Many entrepreneurs attribute their success to networking -- attending and speaking at events, introducing themselves to the right people and striking up conversations to land potential business deals.

Given this, it may seem like entrepreneurship favors extroverts; however, there are plenty of introverts who have gone on to become successful, thriving business owners. In fact, some introverted leaders feel that their natural tendencies have given them an advantage in business.

Below, eight entrepreneurs share the introverted traits and behaviors that have helped them get ahead. If you're a fellow introvert, their insights may help you improve your own leadership and business skills.

Being Self-Sufficient

Since introverts value their solitude, they would often rather come up with their own solution after hours of thinking rather than ask somebody for help, says Solomon Thimothy, president of OneIMS. This self-sufficiency can be a big advantage in business.

"Introverts don't need anybody else's guidance, support or inspiration to keep going," Thimothy explains. "They can always find that inner drive and strength within themselves."

Preserving Energy for Efficiency

According to Mario Peshev, CEO of DevriX, introverted leaders are smart when it comes to preserving their energy.

"This commands better control over managing processes, requesting information in a structured manner and being tactical when it comes to conducting meetings or building roadmaps to minimize the number of interactions," he adds.

Listening and Observing

Introverts tend to listen and observe situations closely. This "superpower" can be leveraged in conversations, as introverted leaders often ask great questions to get the other person talking about themselves.

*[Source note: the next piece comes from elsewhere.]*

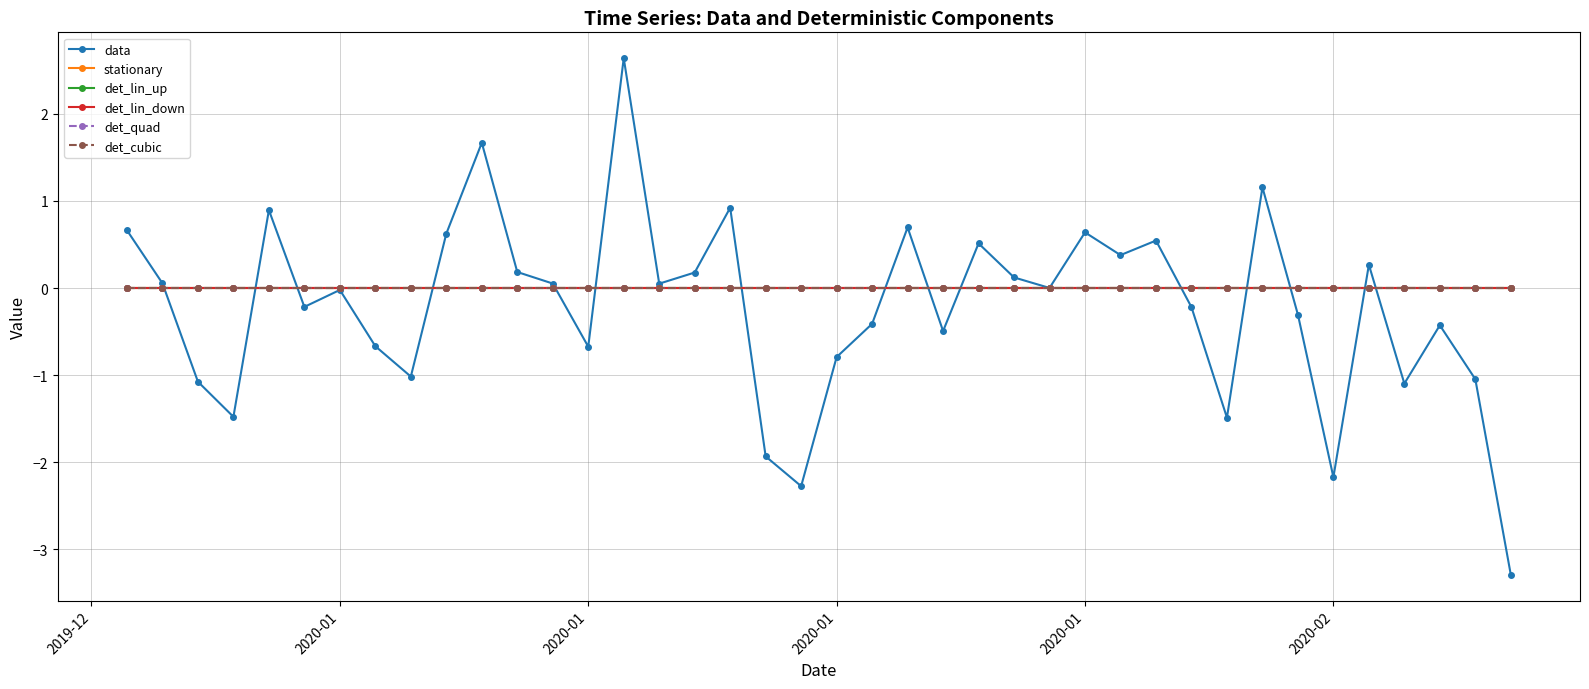

At which label does det_lin_down reach its peak?

2019-12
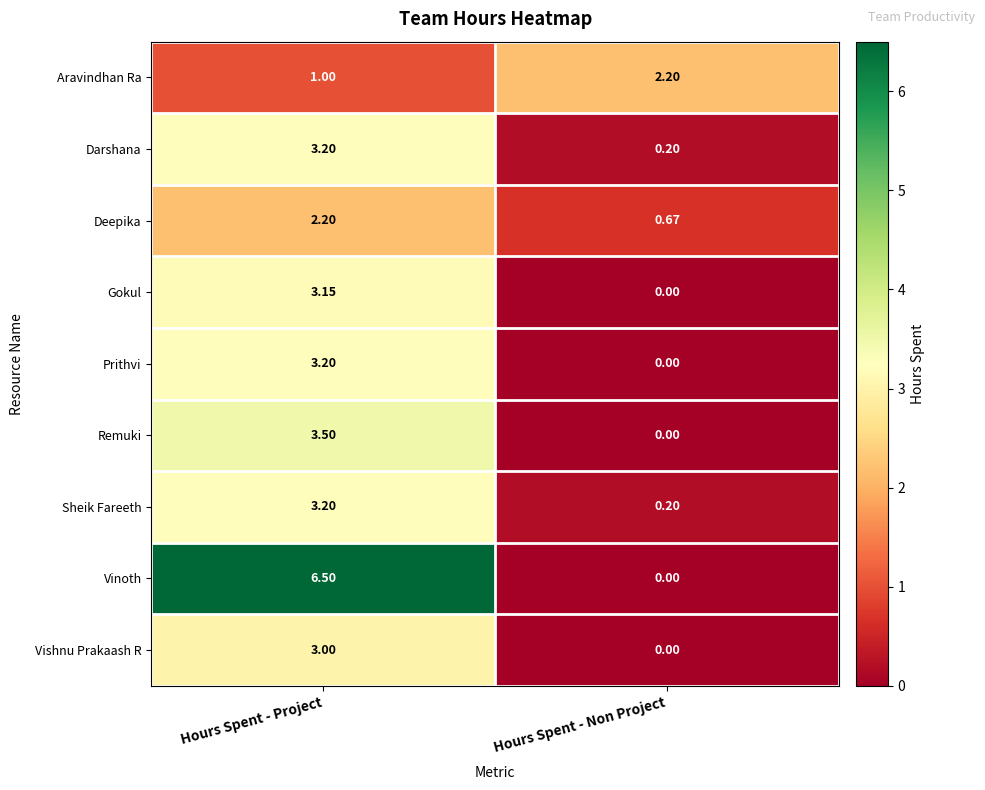

At which label does Vinoth first exceed 6?

Hours Spent - Project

"They will remember you as a really great conversationalist even if you said nothing other than asking questions," says Alisha Navarro, president of 2 Hounds Design. "You take away a ton of insights from the experience that can help you moving forward."

One-on-One Relationship Building

Since introverts typically do better in one-on-one social interactions, Patrick Barnhill, founder of Specialist ID, Inc., recommends that introverted leaders manage their team relationships in this way.

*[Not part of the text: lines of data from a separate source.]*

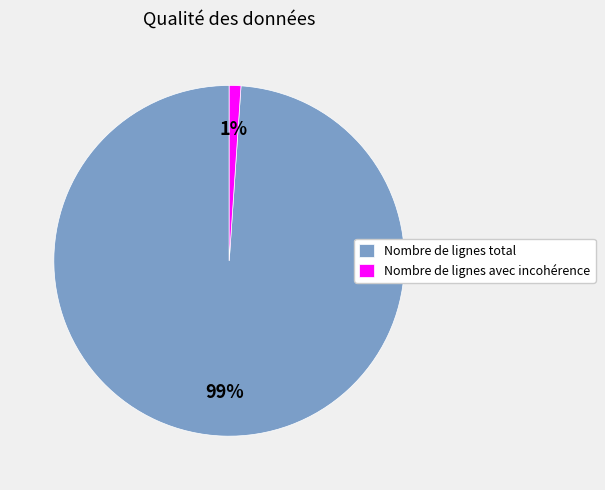

Rank the categories by value from lowest to highest.

Nombre de lignes avec incohérence, Nombre de lignes total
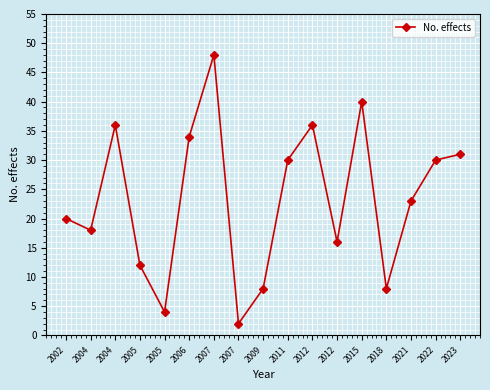

Rank the categories by value from highest to lowest.

2007, 2015, 2004, 2012, 2006, 2023, 2011, 2022, 2021, 2002, 2004, 2012, 2005, 2009, 2018, 2005, 2007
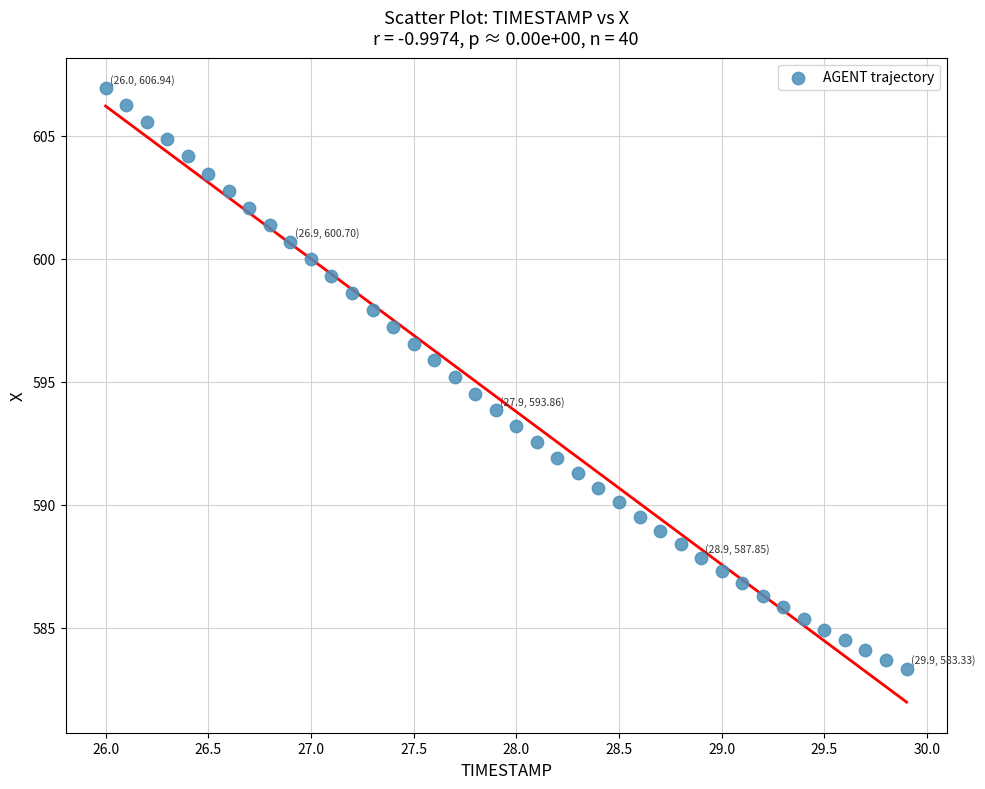

What is the range of Y values (max minus min)?

23.6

"Inviting your team members to have these types of sessions with you plays to your strengths while allowing you to mentor and manage your team effectively," Barnhill says. "It's also easier to take the respect gained in these sessions into a team meeting, where everyone will know to listen when you speak."

Harnessing Empathy

Introverts are typically much more empathic than extroverts, which often means they're more aware of subtle body language cues and emotional tonality. This, says Justin Faerman, co-founder and editor-in-chief of Conscious Lifestyle Magazine, can help introverted leaders understand people more deeply.

"This leads to better working relationships and greater success when harnessed properly," he says. "Pay attention to what you are sensing and use it to make better decisions."

Leveraging Strong Written Communication Skills

Introverts are thinkers, says Angela Ruth of Calendar. They may not be as inclined to speak verbally at a conference, but they're often excellent at communicating via the written word.

"Introverts can use that deep thinking ability to craft thought leadership content that makes an impact and shares their insights," Ruth explains.

Leading by Example

Joel Mathew, CEO and founder of Fortress Consulting, notes that leading by example is a great way for introverted leaders to show their teams what needs to be done.

"It gets their buy-in that nothing is 'below' the leader," says Mathew. "This helps build confidence and camaraderie across the board. Over time, your voice will be heard loud and clear."


Introverts are more likely to be skilled at self-reflection and introspection, says Nicole Munoz of Nicole Munoz Consulting, Inc. That's why introverted leaders are able to understand their flaws and improve their mistakes -- skills that are critical to self-development.

"A good leader capable of inspiring others must be able to look to themselves for growth first before expecting it from their team," she says.